It has now been three days since Devin Mesoraco had a pinch hit appearance with nobody on base and the Cincinnati Reds up by four runs in a slugfest against the Milwaukee Brewers, and it's now been a full twelve days since he last made a start behind the plate.

According to John Fay, it looks like it may be several more days before the Reds most recently extended cog gets back in catching gear in a game, too.

A few days before even a bullpen catching attempt.  Not good.

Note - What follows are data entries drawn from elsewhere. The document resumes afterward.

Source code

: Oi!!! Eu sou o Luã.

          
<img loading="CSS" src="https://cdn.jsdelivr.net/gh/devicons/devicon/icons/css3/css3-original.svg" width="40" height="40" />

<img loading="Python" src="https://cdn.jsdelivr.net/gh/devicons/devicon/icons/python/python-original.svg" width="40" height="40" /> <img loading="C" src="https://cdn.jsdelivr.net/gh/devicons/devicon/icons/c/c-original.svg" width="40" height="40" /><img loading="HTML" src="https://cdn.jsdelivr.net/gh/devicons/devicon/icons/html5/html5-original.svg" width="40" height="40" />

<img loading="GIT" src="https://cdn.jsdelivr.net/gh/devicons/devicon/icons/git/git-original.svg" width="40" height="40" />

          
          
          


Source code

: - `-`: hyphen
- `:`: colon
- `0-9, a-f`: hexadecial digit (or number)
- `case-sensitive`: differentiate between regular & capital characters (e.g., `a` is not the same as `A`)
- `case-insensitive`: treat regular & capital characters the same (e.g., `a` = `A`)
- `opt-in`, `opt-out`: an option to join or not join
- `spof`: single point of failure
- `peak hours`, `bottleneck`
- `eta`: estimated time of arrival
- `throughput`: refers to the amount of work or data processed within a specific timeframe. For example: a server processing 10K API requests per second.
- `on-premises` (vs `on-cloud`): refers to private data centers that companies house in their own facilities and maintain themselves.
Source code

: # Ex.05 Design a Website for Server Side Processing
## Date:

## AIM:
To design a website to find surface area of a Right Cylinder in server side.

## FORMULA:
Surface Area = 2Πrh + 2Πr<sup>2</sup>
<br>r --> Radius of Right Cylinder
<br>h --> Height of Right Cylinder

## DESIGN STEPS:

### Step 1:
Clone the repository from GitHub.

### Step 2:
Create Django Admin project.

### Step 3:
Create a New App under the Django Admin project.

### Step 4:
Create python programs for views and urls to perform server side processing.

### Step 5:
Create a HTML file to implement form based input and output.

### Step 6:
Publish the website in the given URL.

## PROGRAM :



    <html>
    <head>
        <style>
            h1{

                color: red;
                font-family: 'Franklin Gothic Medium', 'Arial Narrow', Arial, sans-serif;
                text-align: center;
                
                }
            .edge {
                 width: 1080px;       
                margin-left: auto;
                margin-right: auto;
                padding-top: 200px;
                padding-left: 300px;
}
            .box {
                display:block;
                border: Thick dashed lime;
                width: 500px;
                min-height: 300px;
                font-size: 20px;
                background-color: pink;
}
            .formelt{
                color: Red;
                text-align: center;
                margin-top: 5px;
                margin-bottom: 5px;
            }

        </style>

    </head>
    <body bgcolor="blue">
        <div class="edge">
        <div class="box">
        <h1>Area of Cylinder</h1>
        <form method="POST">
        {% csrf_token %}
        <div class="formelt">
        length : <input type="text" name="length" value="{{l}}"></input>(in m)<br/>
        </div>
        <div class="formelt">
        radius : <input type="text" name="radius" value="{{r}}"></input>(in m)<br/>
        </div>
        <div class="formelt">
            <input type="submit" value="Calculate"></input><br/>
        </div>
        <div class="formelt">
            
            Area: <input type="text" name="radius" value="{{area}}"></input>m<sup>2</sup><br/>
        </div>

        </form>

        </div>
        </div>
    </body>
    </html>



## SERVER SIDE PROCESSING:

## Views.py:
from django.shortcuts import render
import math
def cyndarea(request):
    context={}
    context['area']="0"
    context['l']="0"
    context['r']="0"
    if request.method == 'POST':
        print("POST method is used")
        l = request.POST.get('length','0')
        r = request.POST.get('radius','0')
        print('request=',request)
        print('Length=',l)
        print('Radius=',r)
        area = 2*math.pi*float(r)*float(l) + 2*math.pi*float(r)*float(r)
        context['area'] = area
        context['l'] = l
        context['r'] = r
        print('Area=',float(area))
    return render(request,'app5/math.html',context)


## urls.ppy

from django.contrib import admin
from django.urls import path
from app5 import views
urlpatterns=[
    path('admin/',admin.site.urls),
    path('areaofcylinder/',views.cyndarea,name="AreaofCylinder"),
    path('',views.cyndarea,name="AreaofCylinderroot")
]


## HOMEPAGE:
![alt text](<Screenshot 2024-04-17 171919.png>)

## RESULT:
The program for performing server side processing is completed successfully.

That the Reds initially tried to avoid putting Mesoraco on the DL is somewhat excusable.  A day or two to assess the pain and recovery time of their 4 year, $28 million dollar All Star at such an early point in the season is something somewhat prudent, and is a tactic the Reds have employed for years under Walt Jocketty.  Since it happened prior to the 10 day rule that limited optioned players from being recalled, it cost them the rights to Daniel Corcino, who was jettisoned as collateral damage to allow for Mesoraco to return without having to sit out a full fifteen days.

That we're now here, twelve days removed from a start and with a meaningless pinch hit appearance foiling any attempt at retroactively placing him on the DL is mind bending, though.  Corcino's gone, the Reds have been playing short handed for nearly two full weeks, and the sacrifice they've taken on the chin in doing so now can't even be rewarded with a retroactive DL stint.  Mesoraco's hip impingement - an injury that will likely linger long into the season - is nothing to sneeze at for players of any position (to which Alex Rodriguez and Chase Utley will attest), but bad hips and the rigors of being a major league catcher go together about as well as toothpaste and orange juice.  Just ask Mike Napoli about that.

So, the Reds will continue to trudge on without the services of 2014's breakout performer, and they'll continue to do so with one hand tied behind their backs as they insist on carrying a player who cannot play instead of calling up another in his stead.  And they'll do so in the most competitive division in baseball during a stretch of playing nobody but division foes.

That's some strategy, Reds.  I hope people reading this don't attempt to use it against them.